**About this exercise**. Take the entries below and write them out exactly, with each picture removed.

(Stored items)
⟨
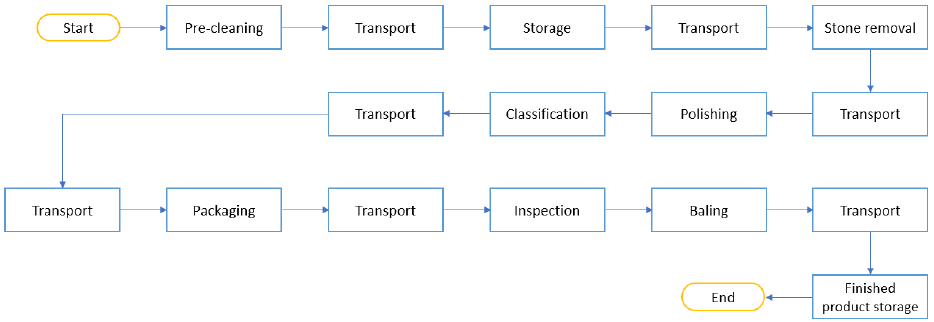
Figure 3. Flowchart of bean processing and packaging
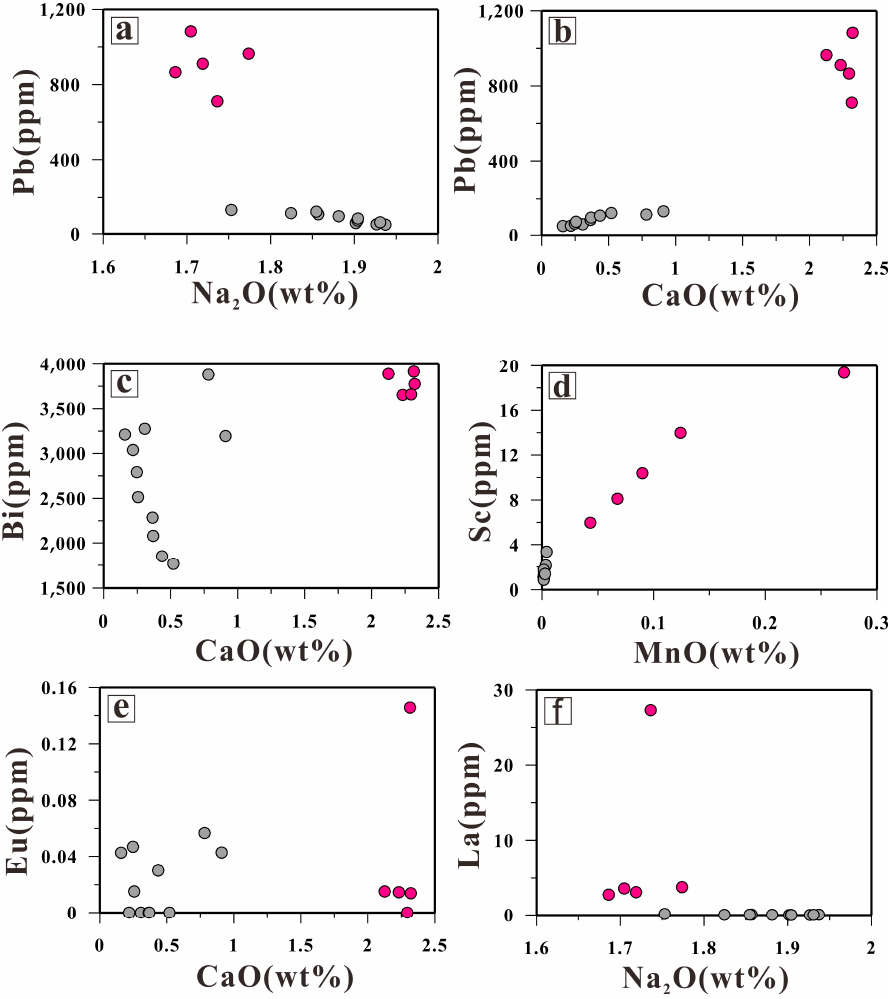
Figure 8. Relationship between major and trace elements: ( a ) Na 2 O vs. Pb; ( b ) CaO vs. Pb; ( c ) CaO vs. Bi; ( d ) MnO vs. Sc; ( e ) CaO vs. Eu; ( f ) Na 2 O vs.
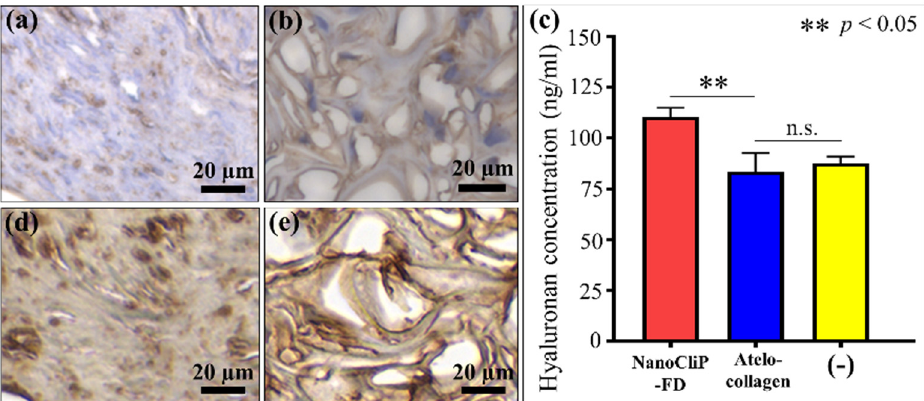
Figure 3. Light microscopy images of biotinylated hyaluronan-binding protein staining of cartilage tissue grown in CM onto ( a ) NanoCliP-FD gel and ( b ) atelocollagen scaffolds; ( c ) ELISA measurements to determine the soluble hyaluronan supernatant concentration at 14 days of culture (statistical results of Student’s t- test showed significance between data collected on different scaffolds; the abbreviation n.s. means non-significant); ( d , e ) show light microscopy images are shown of stained type II collagen in the cartilage tissue grown in CM onto NanoCliP-FD gel and atelocollagen, re- spectively.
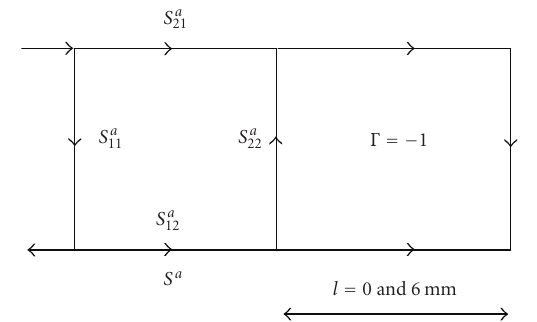
Figure 5: Reflection measurements for S a .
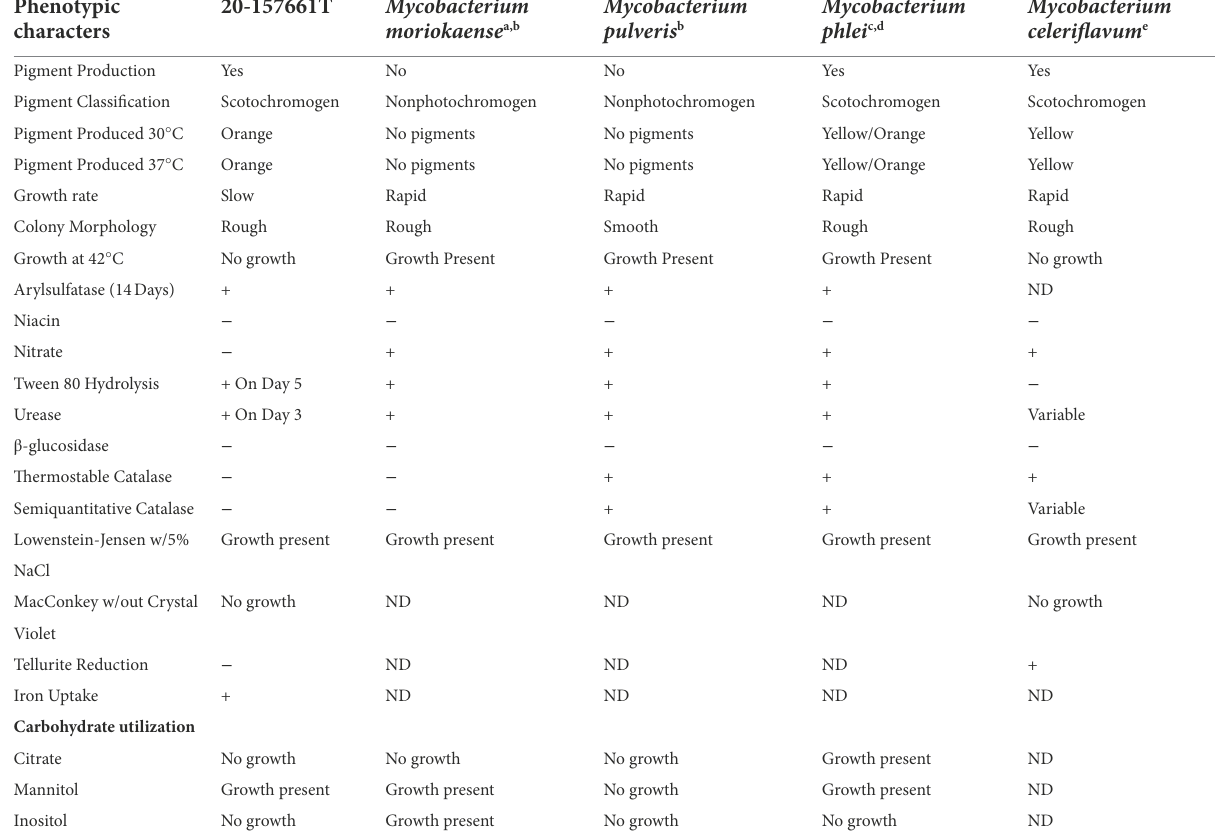
TABLE 1 Phenotypic characteristics of strain 20-157661T.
⟩
**The completed task**.
Figure 3. Flowchart of bean processing and packaging
Figure 8. Relationship between major and trace elements: ( a ) Na 2 O vs. Pb; ( b ) CaO vs. Pb; ( c ) CaO vs. Bi; ( d ) MnO vs. Sc; ( e ) CaO vs. Eu; ( f ) Na 2 O vs.
Figure 3. Light microscopy images of biotinylated hyaluronan-binding protein staining of cartilage tissue grown in CM onto ( a ) NanoCliP-FD gel and ( b ) atelocollagen scaffolds; ( c ) ELISA measurements to determine the soluble hyaluronan supernatant concentration at 14 days of culture (statistical results of Student’s t- test showed significance between data collected on different scaffolds; the abbreviation n.s. means non-significant); ( d , e ) show light microscopy images are shown of stained type II collagen in the cartilage tissue grown in CM onto NanoCliP-FD gel and atelocollagen, re- spectively.
Figure 5: Reflection measurements for S a .
TABLE 1 Phenotypic characteristics of strain 20-157661T.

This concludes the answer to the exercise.